TASK TO COMPLETE
For each line in the material below that holds "wire", copy that line.
((
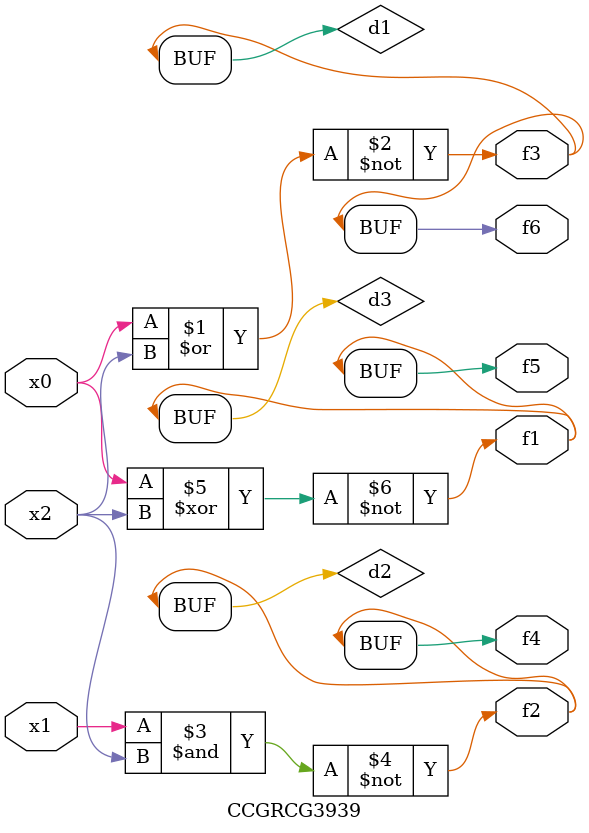
<source format=v>
module CCGRCG3939(
	input x0, x1, x2,
	output f1, f2, f3, f4, f5, f6
);

	wire d1, d2, d3;

	nor (d1, x0, x2);
	nand (d2, x1, x2);
	xnor (d3, x0, x2);
	assign f1 = d3;
	assign f2 = d2;
	assign f3 = d1;
	assign f4 = d2;
	assign f5 = d3;
	assign f6 = d1;
endmodule

</source>
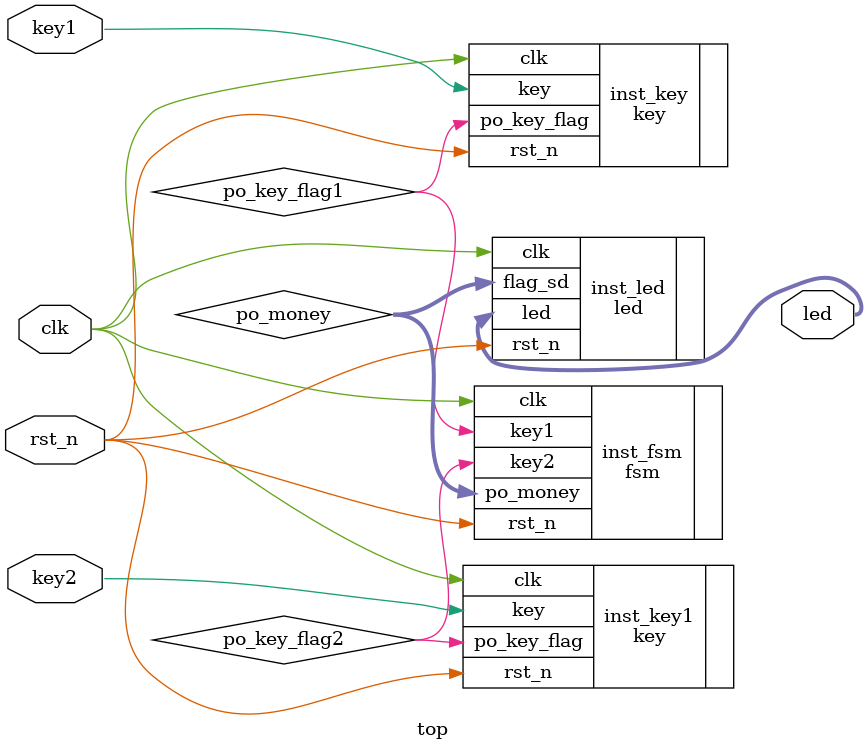
<source format=v>
module top(
input		wire		clk,
input		wire		rst_n,
input		wire		key1,
input		wire		key2,	
output		wire [3:0]	led	

	);

wire   [1:0]po_money;
wire   po_key_flag1;
wire   po_key_flag2;

key  inst_key (
			.clk         (clk),
			.rst_n       (rst_n),
			.key         (key1),
			.po_key_flag (po_key_flag1)
		);

key inst_key1 (
			.clk         (clk),
			.rst_n       (rst_n),
			.key         (key2),
			.po_key_flag (po_key_flag2)
		);


fsm inst_fsm (
			.clk      (clk),
			.rst_n    (rst_n),
			.key1     (po_key_flag1),
			.key2     (po_key_flag2),
			.po_money (po_money)
		);


led  inst_led (
			.clk     (clk),
			.rst_n   (rst_n),
			.flag_sd (po_money),
			.led     (led)
		);


endmodule

</source>
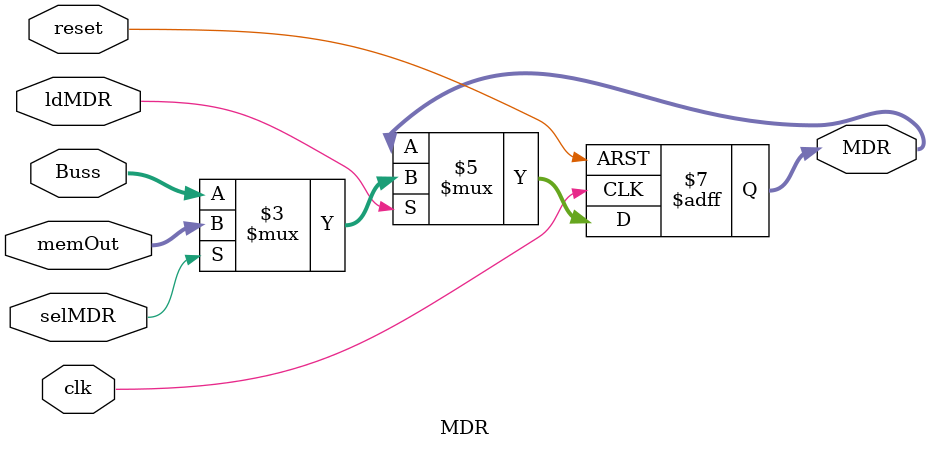
<source format=v>
`timescale 1ns / 1ps

module MDR(Buss, memOut, selMDR, clk, reset, ldMDR, MDR);

input [15:0] Buss, memOut;
input clk, reset, ldMDR, selMDR;
output reg [15:0] MDR;

  always @(posedge clk or posedge reset) 
    if (reset == 1'b1) 										   
			MDR = 0; 
	else if (ldMDR)
			MDR = selMDR?memOut:Buss;		
endmodule


</source>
))
EXERCISE ANSWER
	wire d1, d2, d3;
input		wire		clk,
input		wire		rst_n,
input		wire		key1,
input		wire		key2,	
output		wire [3:0]	led	
wire   [1:0]po_money;
wire   po_key_flag1;
wire   po_key_flag2;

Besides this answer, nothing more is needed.